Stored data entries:
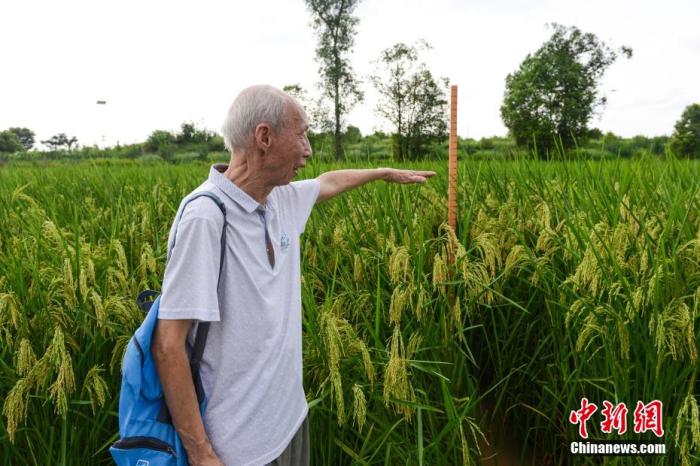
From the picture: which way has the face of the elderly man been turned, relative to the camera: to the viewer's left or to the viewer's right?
to the viewer's right

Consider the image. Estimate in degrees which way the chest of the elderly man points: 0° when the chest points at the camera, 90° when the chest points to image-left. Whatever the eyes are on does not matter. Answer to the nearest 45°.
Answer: approximately 315°

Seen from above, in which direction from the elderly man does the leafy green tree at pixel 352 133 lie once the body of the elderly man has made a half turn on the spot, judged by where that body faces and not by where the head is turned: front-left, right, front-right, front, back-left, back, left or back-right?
front-right

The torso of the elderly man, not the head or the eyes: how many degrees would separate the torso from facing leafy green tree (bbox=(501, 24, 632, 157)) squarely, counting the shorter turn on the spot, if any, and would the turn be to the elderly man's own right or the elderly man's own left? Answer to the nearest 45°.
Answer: approximately 90° to the elderly man's own left
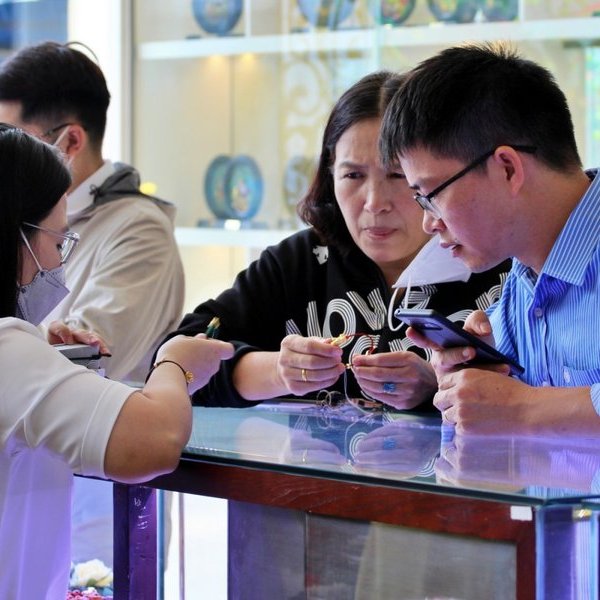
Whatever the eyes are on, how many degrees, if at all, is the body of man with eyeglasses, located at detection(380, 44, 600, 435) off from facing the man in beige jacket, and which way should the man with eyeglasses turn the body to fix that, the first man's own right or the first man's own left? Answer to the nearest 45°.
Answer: approximately 45° to the first man's own right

• **Action item**
Extract every one of the lines above word for word, omitting the pictures from your answer.

• **Problem solution**
From the picture: which way has the face of the elderly man been turned, relative to the camera: to the viewer's left or to the viewer's right?
to the viewer's right

Consider the image. Estimate in degrees which way the chest of the elderly man points: 0° when the chest points at the camera, 90° when the chest points to image-left. Whatever the eyes are on does not matter. Answer to the nearest 45°.
Answer: approximately 315°

Seen from above, in which direction from the elderly man does the leafy green tree at pixel 352 133 lie once the body of the elderly man has made a half turn on the spot, judged by where that body faces and not by where the head is turned: front-left, right, front-right, front, back-left, back, left or back-right?
front-right

The torso of the elderly man, not the head or the eyes: how many degrees would separate the torso from facing leafy green tree (bbox=(501, 24, 632, 157)) squarely, counting the shorter turn on the spot, if any, and would the turn be to the elderly man's own right or the elderly man's own left? Answer to the nearest 45°.
Answer: approximately 90° to the elderly man's own left
Whatever the eyes are on, how many degrees, if at all, is the body of man with eyeglasses, located at detection(380, 44, 600, 435) off from facing the man in beige jacket, and which way should the man with eyeglasses turn the body to fix that, the first man's own right or the first man's own left? Answer to the nearest 45°.
Answer: approximately 45° to the first man's own right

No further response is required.